**Work order:**
Could the data below be copied out in full, word for word?
|---|
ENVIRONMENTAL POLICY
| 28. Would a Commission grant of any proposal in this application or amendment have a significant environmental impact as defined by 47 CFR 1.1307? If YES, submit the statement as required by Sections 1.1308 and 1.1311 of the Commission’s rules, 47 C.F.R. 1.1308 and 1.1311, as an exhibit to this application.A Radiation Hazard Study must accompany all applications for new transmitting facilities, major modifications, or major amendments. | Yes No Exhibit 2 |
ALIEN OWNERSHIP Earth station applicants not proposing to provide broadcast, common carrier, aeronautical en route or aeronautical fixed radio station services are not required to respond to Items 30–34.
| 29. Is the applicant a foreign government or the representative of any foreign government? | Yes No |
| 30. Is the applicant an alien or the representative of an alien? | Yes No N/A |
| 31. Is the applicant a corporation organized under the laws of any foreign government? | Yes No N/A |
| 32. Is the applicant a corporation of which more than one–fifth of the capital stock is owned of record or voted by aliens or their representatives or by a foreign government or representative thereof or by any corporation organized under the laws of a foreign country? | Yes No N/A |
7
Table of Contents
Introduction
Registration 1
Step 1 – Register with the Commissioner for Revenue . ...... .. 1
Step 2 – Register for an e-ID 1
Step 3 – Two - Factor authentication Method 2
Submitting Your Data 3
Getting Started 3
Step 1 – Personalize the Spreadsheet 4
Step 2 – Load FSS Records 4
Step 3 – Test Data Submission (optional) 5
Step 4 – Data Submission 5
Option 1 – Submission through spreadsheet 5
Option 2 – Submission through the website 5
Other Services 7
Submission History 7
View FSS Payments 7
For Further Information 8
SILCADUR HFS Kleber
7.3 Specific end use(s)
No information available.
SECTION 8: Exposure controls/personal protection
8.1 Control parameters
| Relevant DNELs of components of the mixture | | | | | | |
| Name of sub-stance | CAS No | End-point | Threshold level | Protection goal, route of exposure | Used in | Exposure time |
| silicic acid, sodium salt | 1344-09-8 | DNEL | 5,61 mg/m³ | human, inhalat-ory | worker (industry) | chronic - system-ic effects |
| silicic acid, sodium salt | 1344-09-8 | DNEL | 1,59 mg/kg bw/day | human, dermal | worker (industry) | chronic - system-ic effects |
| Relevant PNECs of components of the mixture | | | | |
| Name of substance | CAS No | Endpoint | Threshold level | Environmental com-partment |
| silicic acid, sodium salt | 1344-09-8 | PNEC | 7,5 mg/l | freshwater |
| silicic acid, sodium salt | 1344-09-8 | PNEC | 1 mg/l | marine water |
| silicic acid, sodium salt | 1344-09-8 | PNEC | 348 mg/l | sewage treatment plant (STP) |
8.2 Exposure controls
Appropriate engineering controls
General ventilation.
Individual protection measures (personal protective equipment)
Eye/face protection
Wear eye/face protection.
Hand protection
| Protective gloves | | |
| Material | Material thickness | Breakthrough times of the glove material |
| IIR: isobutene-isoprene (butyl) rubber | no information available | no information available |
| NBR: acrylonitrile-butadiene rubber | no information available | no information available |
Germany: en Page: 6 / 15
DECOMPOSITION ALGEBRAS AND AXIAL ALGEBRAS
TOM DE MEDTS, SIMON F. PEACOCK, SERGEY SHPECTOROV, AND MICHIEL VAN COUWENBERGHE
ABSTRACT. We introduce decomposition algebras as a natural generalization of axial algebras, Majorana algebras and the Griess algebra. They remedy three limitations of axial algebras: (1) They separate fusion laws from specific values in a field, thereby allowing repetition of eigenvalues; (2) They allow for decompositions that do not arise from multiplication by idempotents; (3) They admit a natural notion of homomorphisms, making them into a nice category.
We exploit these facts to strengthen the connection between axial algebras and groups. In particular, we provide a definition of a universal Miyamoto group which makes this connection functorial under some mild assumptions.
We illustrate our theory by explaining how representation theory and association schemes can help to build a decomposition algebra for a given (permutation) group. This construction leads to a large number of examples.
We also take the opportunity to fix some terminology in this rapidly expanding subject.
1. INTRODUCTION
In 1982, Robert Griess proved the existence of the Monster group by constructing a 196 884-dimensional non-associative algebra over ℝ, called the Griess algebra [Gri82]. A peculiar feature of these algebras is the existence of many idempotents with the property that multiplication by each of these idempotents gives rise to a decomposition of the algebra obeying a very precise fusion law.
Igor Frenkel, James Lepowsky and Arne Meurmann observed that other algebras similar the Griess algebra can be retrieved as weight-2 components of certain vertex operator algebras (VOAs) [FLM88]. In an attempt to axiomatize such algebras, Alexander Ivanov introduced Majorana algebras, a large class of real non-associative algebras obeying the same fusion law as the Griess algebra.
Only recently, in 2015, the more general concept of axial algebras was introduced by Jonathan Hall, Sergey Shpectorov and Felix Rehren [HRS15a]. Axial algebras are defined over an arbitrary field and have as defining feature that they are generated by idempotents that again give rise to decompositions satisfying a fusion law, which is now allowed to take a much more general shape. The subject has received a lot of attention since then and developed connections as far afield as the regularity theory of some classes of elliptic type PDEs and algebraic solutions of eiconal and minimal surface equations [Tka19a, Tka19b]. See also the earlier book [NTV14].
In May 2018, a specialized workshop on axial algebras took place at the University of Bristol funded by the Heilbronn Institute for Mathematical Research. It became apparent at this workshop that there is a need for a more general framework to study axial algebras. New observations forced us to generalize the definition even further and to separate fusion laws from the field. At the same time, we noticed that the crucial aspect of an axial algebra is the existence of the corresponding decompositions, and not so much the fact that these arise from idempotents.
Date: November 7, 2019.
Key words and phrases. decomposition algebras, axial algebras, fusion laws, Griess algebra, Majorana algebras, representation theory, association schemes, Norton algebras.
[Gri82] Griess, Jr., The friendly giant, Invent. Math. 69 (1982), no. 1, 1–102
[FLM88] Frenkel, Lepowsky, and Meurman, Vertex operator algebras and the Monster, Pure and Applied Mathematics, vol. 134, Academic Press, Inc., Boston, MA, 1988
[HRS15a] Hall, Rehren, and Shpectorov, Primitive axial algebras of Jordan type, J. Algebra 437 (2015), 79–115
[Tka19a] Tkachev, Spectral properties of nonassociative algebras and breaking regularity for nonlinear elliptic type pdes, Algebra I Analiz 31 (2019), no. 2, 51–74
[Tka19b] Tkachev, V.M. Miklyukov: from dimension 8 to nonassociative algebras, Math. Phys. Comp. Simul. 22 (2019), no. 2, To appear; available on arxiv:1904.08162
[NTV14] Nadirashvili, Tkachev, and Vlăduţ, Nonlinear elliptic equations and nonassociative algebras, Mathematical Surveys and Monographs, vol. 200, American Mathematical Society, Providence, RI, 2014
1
|---|
**Finished task:**
ENVIRONMENTAL POLICY
| 28. Would a Commission grant of any proposal in this application or amendment have a significant environmental impact as defined by 47 CFR 1.1307? If YES, submit the statement as required by Sections 1.1308 and 1.1311 of the Commission’s rules, 47 C.F.R. 1.1308 and 1.1311, as an exhibit to this application.A Radiation Hazard Study must accompany all applications for new transmitting facilities, major modifications, or major amendments. | Yes No Exhibit 2 |
ALIEN OWNERSHIP Earth station applicants not proposing to provide broadcast, common carrier, aeronautical en route or aeronautical fixed radio station services are not required to respond to Items 30–34.
| 29. Is the applicant a foreign government or the representative of any foreign government? | Yes No |
| 30. Is the applicant an alien or the representative of an alien? | Yes No N/A |
| 31. Is the applicant a corporation organized under the laws of any foreign government? | Yes No N/A |
| 32. Is the applicant a corporation of which more than one–fifth of the capital stock is owned of record or voted by aliens or their representatives or by a foreign government or representative thereof or by any corporation organized under the laws of a foreign country? | Yes No N/A |
7
Table of Contents
Introduction
Registration 1
Step 1 – Register with the Commissioner for Revenue . ...... .. 1
Step 2 – Register for an e-ID 1
Step 3 – Two - Factor authentication Method 2
Submitting Your Data 3
Getting Started 3
Step 1 – Personalize the Spreadsheet 4
Step 2 – Load FSS Records 4
Step 3 – Test Data Submission (optional) 5
Step 4 – Data Submission 5
Option 1 – Submission through spreadsheet 5
Option 2 – Submission through the website 5
Other Services 7
Submission History 7
View FSS Payments 7
For Further Information 8
SILCADUR HFS Kleber
7.3 Specific end use(s)
No information available.
SECTION 8: Exposure controls/personal protection
8.1 Control parameters
| Relevant DNELs of components of the mixture | | | | | | |
| Name of sub-stance | CAS No | End-point | Threshold level | Protection goal, route of exposure | Used in | Exposure time |
| silicic acid, sodium salt | 1344-09-8 | DNEL | 5,61 mg/m³ | human, inhalat-ory | worker (industry) | chronic - system-ic effects |
| silicic acid, sodium salt | 1344-09-8 | DNEL | 1,59 mg/kg bw/day | human, dermal | worker (industry) | chronic - system-ic effects |
| Relevant PNECs of components of the mixture | | | | |
| Name of substance | CAS No | Endpoint | Threshold level | Environmental com-partment |
| silicic acid, sodium salt | 1344-09-8 | PNEC | 7,5 mg/l | freshwater |
| silicic acid, sodium salt | 1344-09-8 | PNEC | 1 mg/l | marine water |
| silicic acid, sodium salt | 1344-09-8 | PNEC | 348 mg/l | sewage treatment plant (STP) |
8.2 Exposure controls
Appropriate engineering controls
General ventilation.
Individual protection measures (personal protective equipment)
Eye/face protection
Wear eye/face protection.
Hand protection
| Protective gloves | | |
| Material | Material thickness | Breakthrough times of the glove material |
| IIR: isobutene-isoprene (butyl) rubber | no information available | no information available |
| NBR: acrylonitrile-butadiene rubber | no information available | no information available |
Germany: en Page: 6 / 15
DECOMPOSITION ALGEBRAS AND AXIAL ALGEBRAS
TOM DE MEDTS, SIMON F. PEACOCK, SERGEY SHPECTOROV, AND MICHIEL VAN COUWENBERGHE
ABSTRACT. We introduce decomposition algebras as a natural generalization of axial algebras, Majorana algebras and the Griess algebra. They remedy three limitations of axial algebras: (1) They separate fusion laws from specific values in a field, thereby allowing repetition of eigenvalues; (2) They allow for decompositions that do not arise from multiplication by idempotents; (3) They admit a natural notion of homomorphisms, making them into a nice category.
We exploit these facts to strengthen the connection between axial algebras and groups. In particular, we provide a definition of a universal Miyamoto group which makes this connection functorial under some mild assumptions.
We illustrate our theory by explaining how representation theory and association schemes can help to build a decomposition algebra for a given (permutation) group. This construction leads to a large number of examples.
We also take the opportunity to fix some terminology in this rapidly expanding subject.
1. INTRODUCTION
In 1982, Robert Griess proved the existence of the Monster group by constructing a 196 884-dimensional non-associative algebra over ℝ, called the Griess algebra [Gri82]. A peculiar feature of these algebras is the existence of many idempotents with the property that multiplication by each of these idempotents gives rise to a decomposition of the algebra obeying a very precise fusion law.
Igor Frenkel, James Lepowsky and Arne Meurmann observed that other algebras similar the Griess algebra can be retrieved as weight-2 components of certain vertex operator algebras (VOAs) [FLM88]. In an attempt to axiomatize such algebras, Alexander Ivanov introduced Majorana algebras, a large class of real non-associative algebras obeying the same fusion law as the Griess algebra.
Only recently, in 2015, the more general concept of axial algebras was introduced by Jonathan Hall, Sergey Shpectorov and Felix Rehren [HRS15a]. Axial algebras are defined over an arbitrary field and have as defining feature that they are generated by idempotents that again give rise to decompositions satisfying a fusion law, which is now allowed to take a much more general shape. The subject has received a lot of attention since then and developed connections as far afield as the regularity theory of some classes of elliptic type PDEs and algebraic solutions of eiconal and minimal surface equations [Tka19a, Tka19b]. See also the earlier book [NTV14].
In May 2018, a specialized workshop on axial algebras took place at the University of Bristol funded by the Heilbronn Institute for Mathematical Research. It became apparent at this workshop that there is a need for a more general framework to study axial algebras. New observations forced us to generalize the definition even further and to separate fusion laws from the field. At the same time, we noticed that the crucial aspect of an axial algebra is the existence of the corresponding decompositions, and not so much the fact that these arise from idempotents.
Date: November 7, 2019.
Key words and phrases. decomposition algebras, axial algebras, fusion laws, Griess algebra, Majorana algebras, representation theory, association schemes, Norton algebras.
[Gri82] Griess, Jr., The friendly giant, Invent. Math. 69 (1982), no. 1, 1–102
[FLM88] Frenkel, Lepowsky, and Meurman, Vertex operator algebras and the Monster, Pure and Applied Mathematics, vol. 134, Academic Press, Inc., Boston, MA, 1988
[HRS15a] Hall, Rehren, and Shpectorov, Primitive axial algebras of Jordan type, J. Algebra 437 (2015), 79–115
[Tka19a] Tkachev, Spectral properties of nonassociative algebras and breaking regularity for nonlinear elliptic type pdes, Algebra I Analiz 31 (2019), no. 2, 51–74
[Tka19b] Tkachev, V.M. Miklyukov: from dimension 8 to nonassociative algebras, Math. Phys. Comp. Simul. 22 (2019), no. 2, To appear; available on arxiv:1904.08162
[NTV14] Nadirashvili, Tkachev, and Vlăduţ, Nonlinear elliptic equations and nonassociative algebras, Mathematical Surveys and Monographs, vol. 200, American Mathematical Society, Providence, RI, 2014
1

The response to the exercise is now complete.